本作は、パリ郊外の介護施設「自由の庭」の施設長マリー=ルーと、ステージⅣのがんを患う日本人演出家・森崎真理の出会いを描くヒューマンドラマ。同じ名前の響きを持つ2人が、国籍や言葉を超えて心を通わせていく姿を映し出す。
日本でのプレミア上映を迎え、岡本は「私たちが本当に思いを込めて撮影してきた作品を、こうして今日日本でプレミア上映できるということで、すごく嬉しいです」と笑顔。「彼女も今回のためにフランスから来日してくださって。長塚さん、黒崎くんと、もちろん濱口監督とこうしてこの場に立っている今日が、なんかすごく感慨深いです」としみじみ語り、「今日は楽しんでいってください」と観客に呼びかけた。
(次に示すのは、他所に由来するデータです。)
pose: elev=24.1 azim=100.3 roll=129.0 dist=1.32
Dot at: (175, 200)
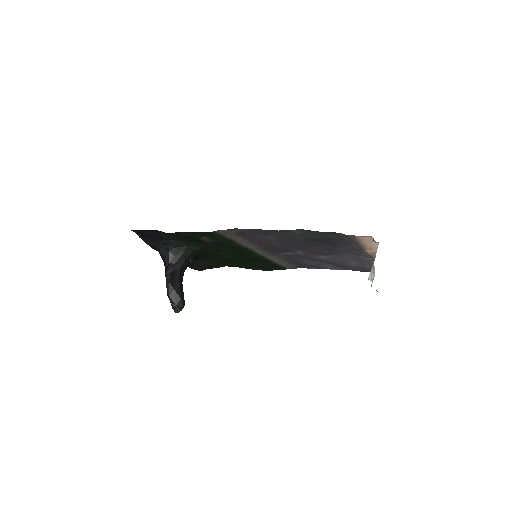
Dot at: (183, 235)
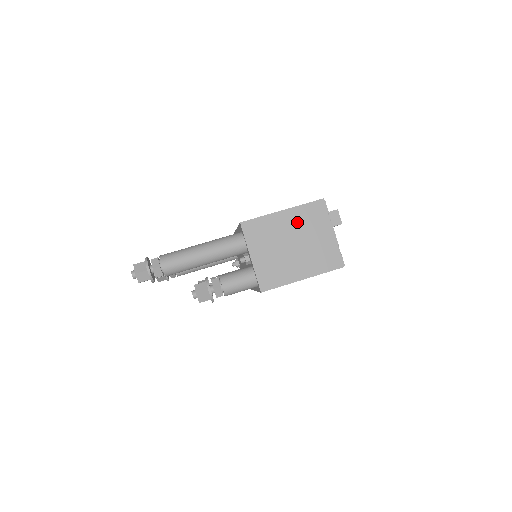
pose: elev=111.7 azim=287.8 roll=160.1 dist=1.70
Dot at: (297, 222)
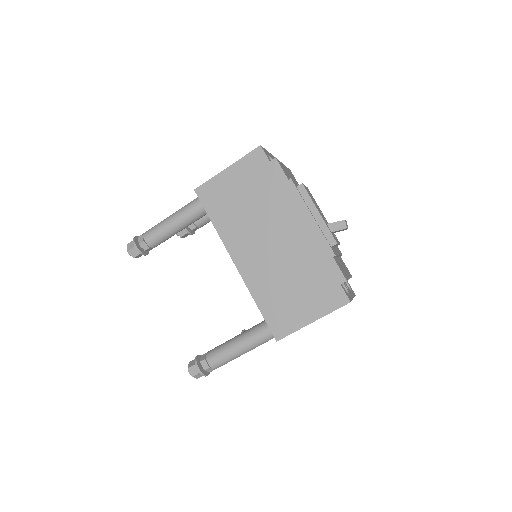
Dot at: occluded
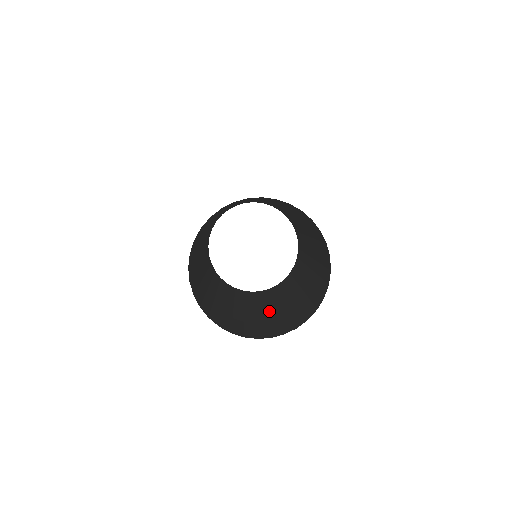
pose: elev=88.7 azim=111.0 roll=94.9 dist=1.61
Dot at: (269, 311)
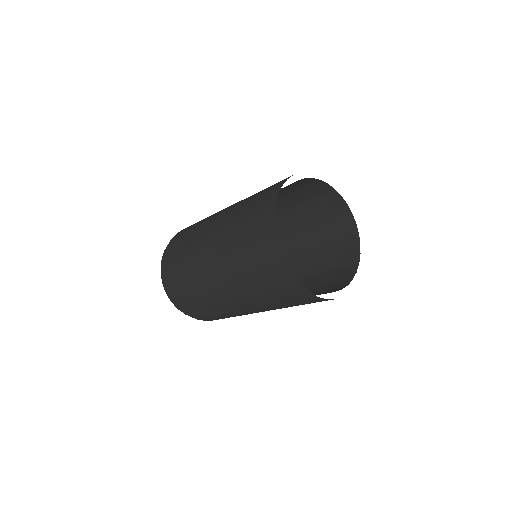
Dot at: occluded
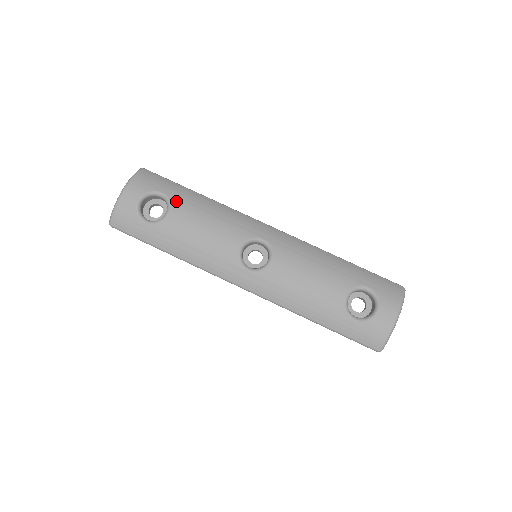
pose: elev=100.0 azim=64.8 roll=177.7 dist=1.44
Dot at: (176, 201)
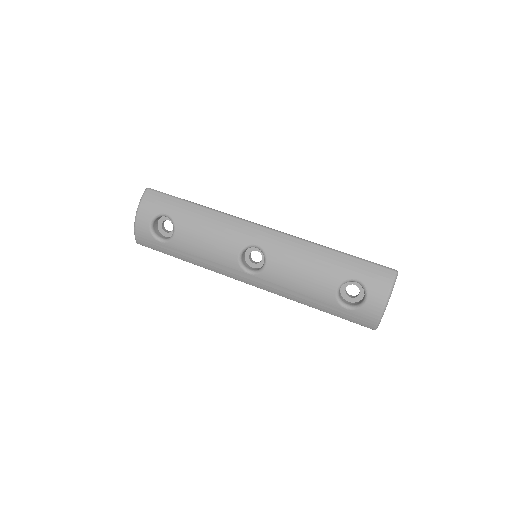
Dot at: (178, 220)
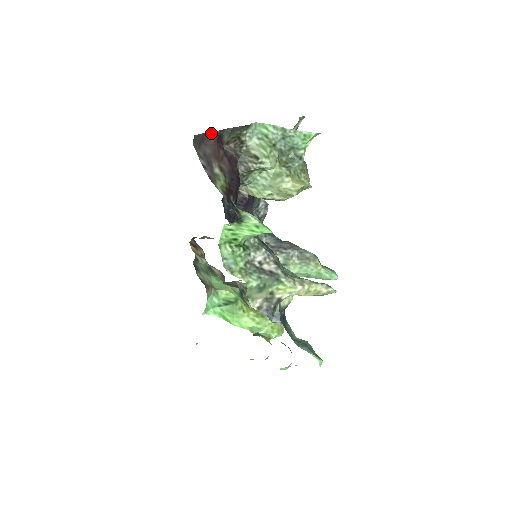
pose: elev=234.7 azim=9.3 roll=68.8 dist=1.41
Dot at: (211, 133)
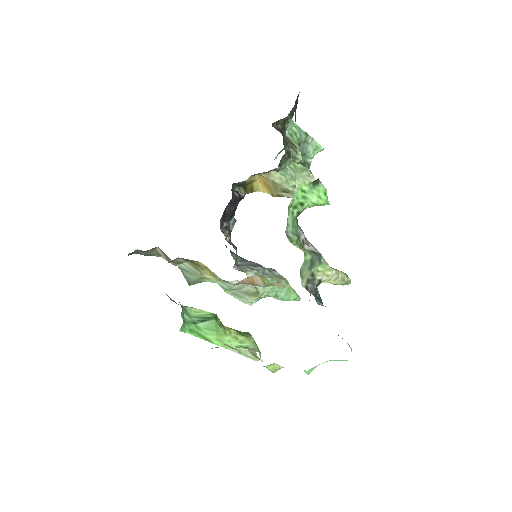
Dot at: occluded
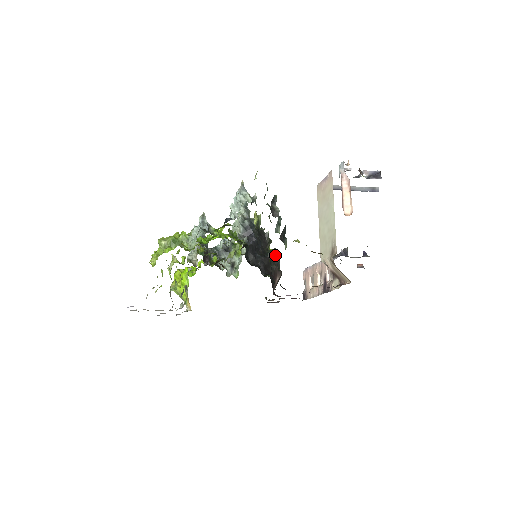
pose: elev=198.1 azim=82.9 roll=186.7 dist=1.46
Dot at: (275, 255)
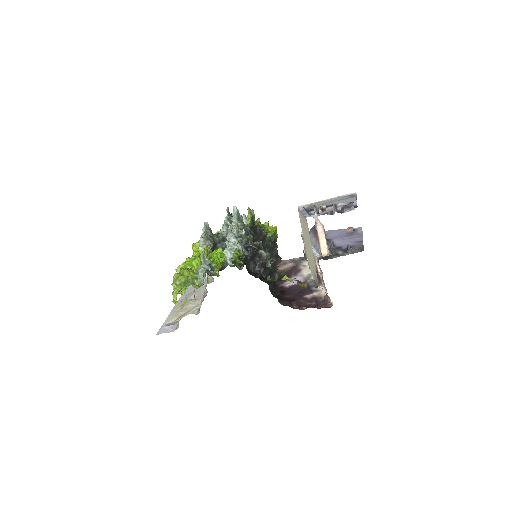
Dot at: (272, 248)
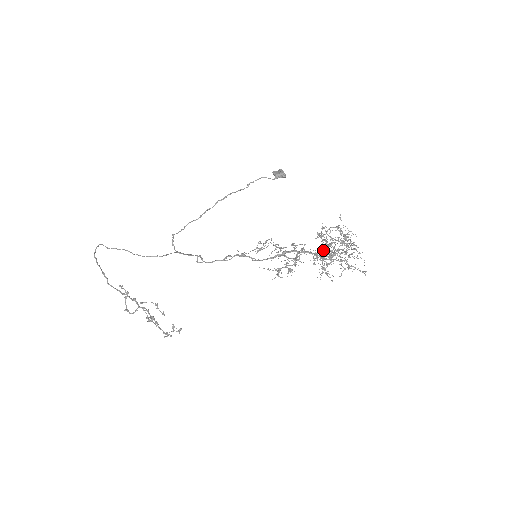
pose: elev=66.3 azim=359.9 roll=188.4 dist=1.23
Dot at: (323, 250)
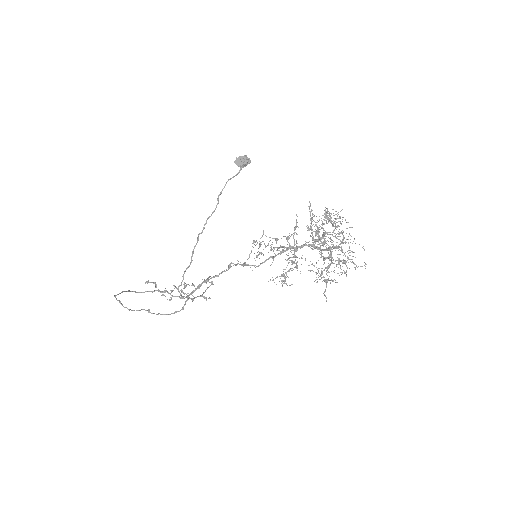
Dot at: occluded
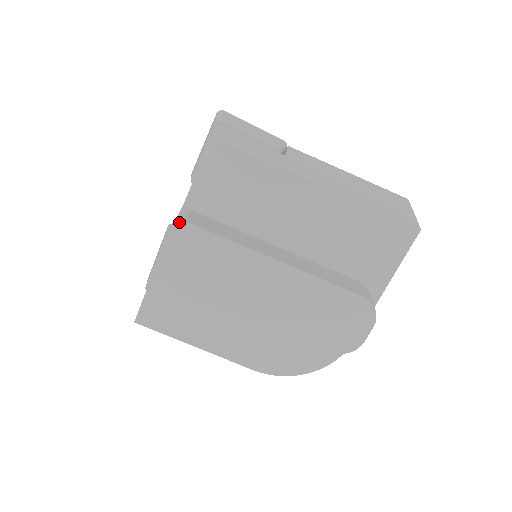
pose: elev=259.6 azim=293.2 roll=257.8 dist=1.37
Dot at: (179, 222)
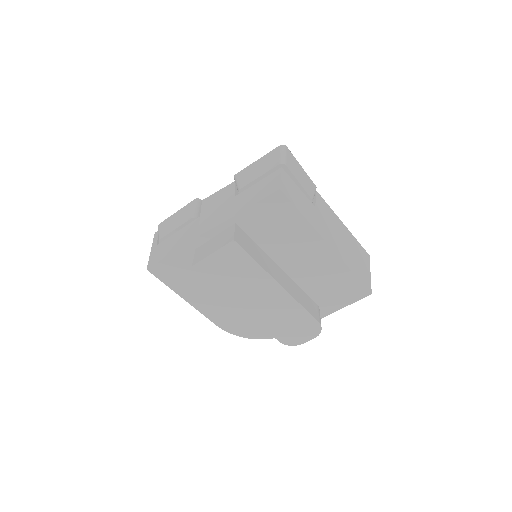
Dot at: (222, 226)
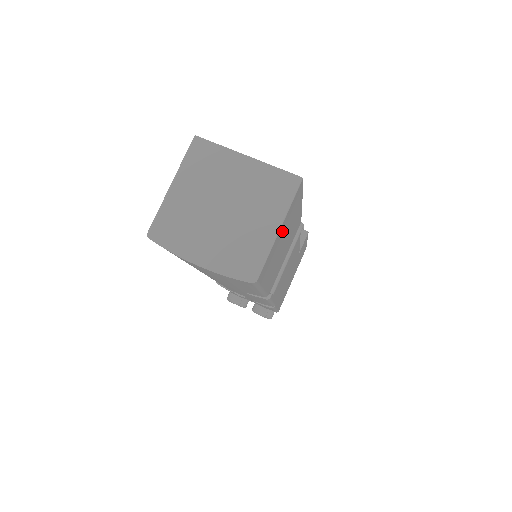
フランス語での演技や、がん患者という難役への向き合い方について問われると、「病と向き合うという重いテーマではありましたが、真理という女性の生命力や、演劇に対する情熱をどう表現するかに一番時間をかけました」とコメント。「ヴィルジニーが本当に忍耐強く付き合ってくれて、彼女とのコミュニケーションの中で自然とフランス語が自分の言葉になっていく感覚がありました」と、共演を通じて築かれた信頼関係を振り返った。
イベント中盤には、カンヌ国際映画祭の最優秀女優賞トロフィーがサプライズで登場。岡本は受賞について「実感としては本当にまだまだ湧いておらず、ずっと湧かないままなんだろうなと」と率直な胸中を吐露し、「これはペアとして受賞できたことに意味があるし、それが審査員の方にも伝わったことがすごく嬉しいです」と喜びを噛み締めた。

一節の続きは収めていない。